Des sections régionales du Syndicat national de l’enseignement supérieur (SNESup) ont publiquement rejeté, cette semaine, les conclusions du communiqué conjoint signé entre leur bureau national et le ministère de l’Enseignement supérieur. Cette divergence interne marque une tension notable au sein du principal syndicat du secteur, les sections concernées estimant que l’accord ne répond pas aux revendications fondamentales des enseignants-chercheurs.
Les sections régionales de Rabat-Salé-Kénitra et de Fès-Meknès ont été les premières à exprimer leur désaccord catégorique. Dans des communiqués séparés, elles ont dénoncé un texte qu’elles qualifient de « régressif », limité selon elles à la répétition d’engagements antérieurs sans apporter de nouveautés substantielles. Elles menacent en conséquence d’adopter de nouvelles formes de protestation sur le terrain.
Les griefs principaux des sections dissidentes
Les sections régionales reprochent principalement à l’accord d’ignorer le fond du dossier revendicatif. Elles pointent une « concession flagrante » dans la manière dont le document présente l’engagement du ministère à verser les arriérés de promotion de l’année 2023. Pour elles, cet engagement est présenté à tort comme un acquis syndical, alors qu’il s’agirait d’une mesure administrative routinière.
Elles critiquent également ce qu’elles nomment un « silence suspect » concernant le retrait du projet de loi 59.24. Ce texte, perçu comme instaurant une logique de marché au sein de l’université, était pourtant l’une de leurs principales revendications. La section de Fès a particulièrement insisté sur ce point.
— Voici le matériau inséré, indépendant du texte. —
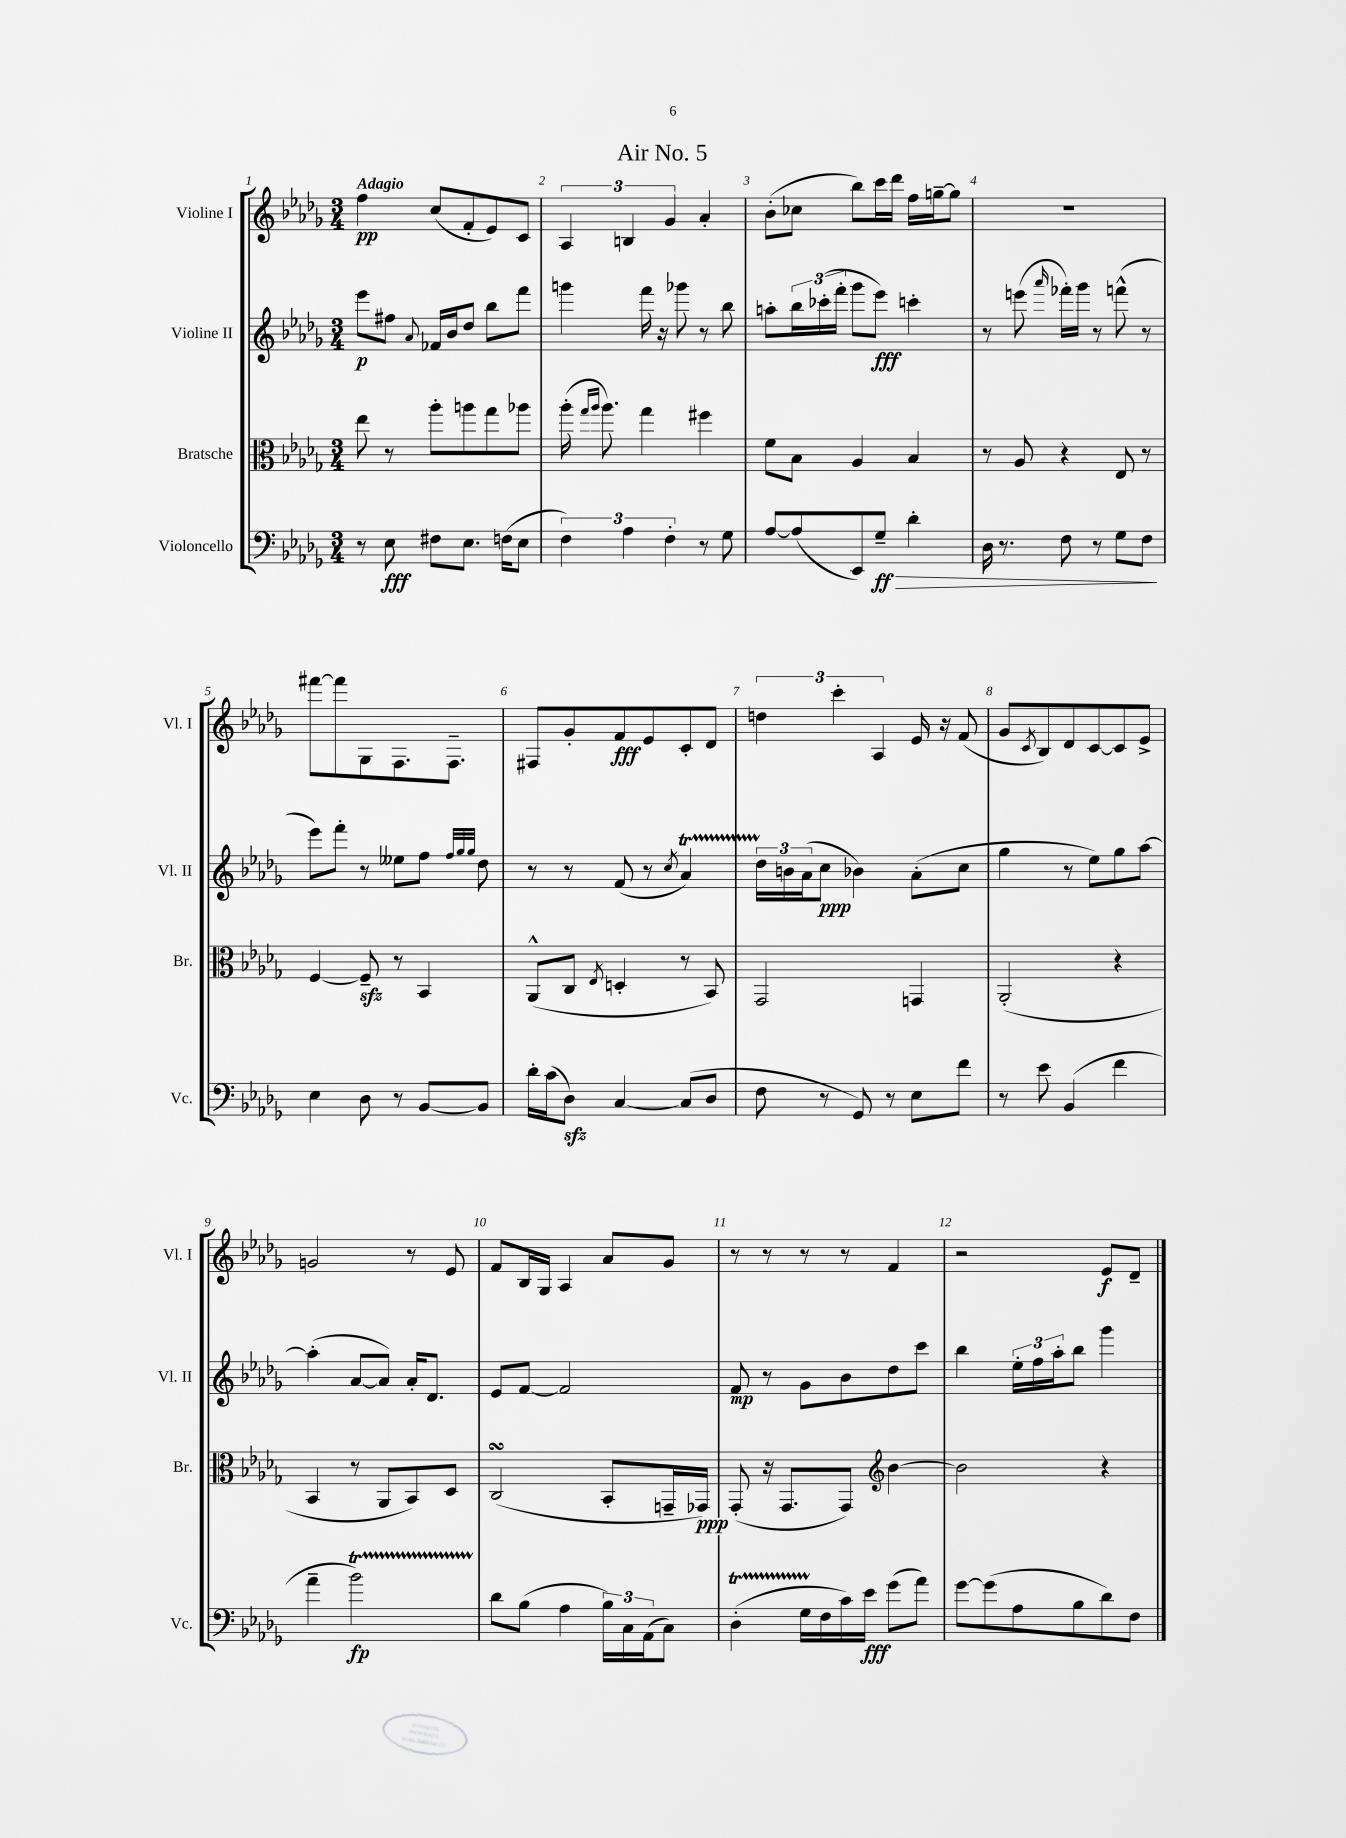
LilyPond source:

\header { title = "Air No. 5" }
<<
\new StaffGroup <<
\new Staff = "s0" \with { instrumentName = "Violine I" shortInstrumentName = "Vl. I" } {
    \clef treble \key des \major \numericTimeSignature \time 3/4 \tempo "Adagio"
    f''4\pp c''8( f'8-. ees'8) c'8 |
    \tuplet 3/2 { aes4 b4 ges'4 } aes'4-. |
    bes'8-.( ces''8 bes''8) c'''16 des'''16 f''16 g''16~-- g''8 |
    R2. |
    fis'''8~ fis'''8 ges8 f8. f8.-- |
    fis8 ges'8-. f'8\fff ees'8 c'8-. des'8 |
    \tuplet 3/2 { d''4 c'''4-. aes4 } ees'16 r16 f'8( |
    ges'8 \acciaccatura { c'8 } bes8) des'8 c'8~ c'8 ees'8-> |
    g'2 r8 ees'8 |
    f'8 bes16 ges16 aes4 aes'8 ges'8 |
    r8 r8 r8 r8 f'4 |
    r2 ees'8\f des'8-- \bar "|." |
}
\new Staff = "s1" \with { instrumentName = "Violine II" shortInstrumentName = "Vl. II" } {
    \clef treble \key des \major \numericTimeSignature \time 3/4
    ees'''8\p fis''8 \appoggiatura { aes'8 } fes'16 bes'16 des''8 bes''8 f'''8 |
    g'''4 f'''16 r16 ges'''8 r8 bes''8 |
    a''8-. \tuplet 3/2 { bes''16 ces'''16-.( f'''16-. } ges'''8 ees'''8\fff) c'''4-. |
    r8 e'''8( \grace { aes'''16 } fes'''16-.) ges'''16 r8 f'''8-^( r8 |
    ees'''8) f'''8-. r8 eeses''8 f''8 \grace { f''32 ges''32 ges''32 } des''8 |
    r8 r8 f'8( r8 \acciaccatura { c''8 } aes'4\startTrillSpan) |
    \tuplet 3/2 { des''16 b'16\stopTrillSpan aes'16( } c''8\ppp bes'4) aes'8-.( c''8 |
    ges''4 r8 ees''8) ges''8 aes''8~ |
    aes''4-.( aes'8~ aes'8) aes'16-. des'8. |
    ees'8 f'8~ f'2 |
    f'8\mp r8 ges'8 bes'8 des''8 c'''8 |
    bes''4 \tuplet 3/2 { ees''16-. f''16 aes''16-. } bes''8 ges'''4 \bar "|." |
}
\new Staff = "s2" \with { instrumentName = "Bratsche" shortInstrumentName = "Br." } {
    \clef alto \key des \major \numericTimeSignature \time 3/4
    ees''8 r8 aes''8-. a''8 ges''8 aes''8 |
    aes''16-.( \grace { ges''16 aes''16 } aes''8.) ges''4 fis''4 |
    f'8 bes8 aes4 bes4 |
    r8 aes8 r4 ees8 r8 |
    f4~ f8--\sfz r8 bes,4 |
    aes,8-^( c8 \acciaccatura { ees8 } d4-. r8 bes,8) |
    ges,2 g,4 |
    aes,2-.( r4 |
    bes,4 r8 aes,8 bes,8) des8 |
    c2\turn( bes,8-. g,16-- ges,16\ppp) |
    ges,8-.( r16 ges,8. ges,8) \clef treble bes'4~ |
    bes'2 r4 \bar "|." |
}
\new Staff = "s3" \with { instrumentName = "Violoncello" shortInstrumentName = "Vc." } {
    \clef bass \key des \major \numericTimeSignature \time 3/4
    r8 ees8\fff fis8 ees8. f16( ees8 |
    \tuplet 3/2 { f4) aes4 f4-. } r8 ges8 |
    aes8~ aes8( ees,8) ges8--\ff\> des'4-. |
    des16 r8. f8 r8 ges8 f8\! |
    ees4 des8 r8 bes,8~ bes,8 |
    des'16-. c'16( des8\sfz) c4~ c8( des8 |
    f8 r8 ges,8) r8 ees8 f'8 |
    r8 ees'8 bes,4( f'4 |
    aes'4-- bes'2\startTrillSpan\fp) |
    des'8\stopTrillSpan bes8( aes4 \tuplet 3/2 { bes16) c16 aes,16( } c8) |
    des4-.\startTrillSpan( ges16 f16\stopTrillSpan c'16) ees'16\fff ges'8( aes'8) |
    ges'8~ ges'8( aes8 bes8 des'8) f8 \bar "|." |
}
>>
>>
\layout { \context { \Score \override BarNumber.break-visibility = ##(#f #t #t) barNumberVisibility = #all-bar-numbers-visible } }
De manière plus générale, les sections estiment que le bureau national a « perdu le cap » lors des négociations. Elles l’accusent de ne pas avoir défendu correctement les intérêts des enseignants-chercheurs et d’être devenu un outil au service, selon leurs termes, d' »agendas vides ». Les réunions avec le ministère se seraient limitées, toujours selon elles, à la reconduction d’engagements antérieurs sans obtenir de garanties fermes ni de délais précis.
Les revendications persistantes et l’appel au congrès
Face à cette situation, les sections de Rabat et de Fès-Meknès appellent à l’ouverture d’un dialogue sérieux et responsable. Elles demandent la fixation de délais précis pour le traitement des dossiers en suspens, au premier rang desquels figure la généralisation de neuf années d’ancienneté fictive pour les enseignants-chercheurs.
Parallèlement, elles exhortent la commission administrative du syndicat à convoquer dans les plus brefs délais un congrès extraordinaire. Cette demande s’inscrit dans le cadre de l’application des décisions prises lors du 12e congrès du SNESup. Les bureaux régionaux de Rabat ont également appelé à l’élaboration d’un programme de mobilisation clair pour contrer les dispositions du projet de loi 59.24.
Le contenu de l’accord contesté
L’accord conjoint, signé par le bureau national du SNESup et le ministère, prévoit plusieurs engagements. Le versement des arriérés liés aux promotions de 2023 est fixé au plus tard pour fin mai 2026. Le ministère s’est aussi engagé à trouver une solution à la question de l’ancienneté généralisée d’ici juin 2026.
Le document acte également des avancées sur l’adoption d’un décret levant l’exception concernant les titulaires de doctorats français, ainsi que la modification de l’article 9 du statut, dans les mêmes délais. Enfin, il reconnaît le principe de l’exonération des indemnités de recherche scientifique de l’impôt sur le revenu et la revendication portant sur la généralisation de neuf années d’ancienneté.
Ces dispositions, bien que listées, sont jugées insuffisantes et trop vagues par les sections régionales dissidentes, qui y voient des promesses non tenues et des concessions par rapport à leurs acquis.
La prochaine étape dépendra de la réponse du bureau national du SNESup à ces critiques internes et de la réaction du ministère de l’Enseignement supérieur face à cette fracture syndicale. La tenue potentielle d’un congrès extraordinaire du syndicat pourrait être un moment décisif pour trancher cette divergence et redéfinir la stratégie revendicative.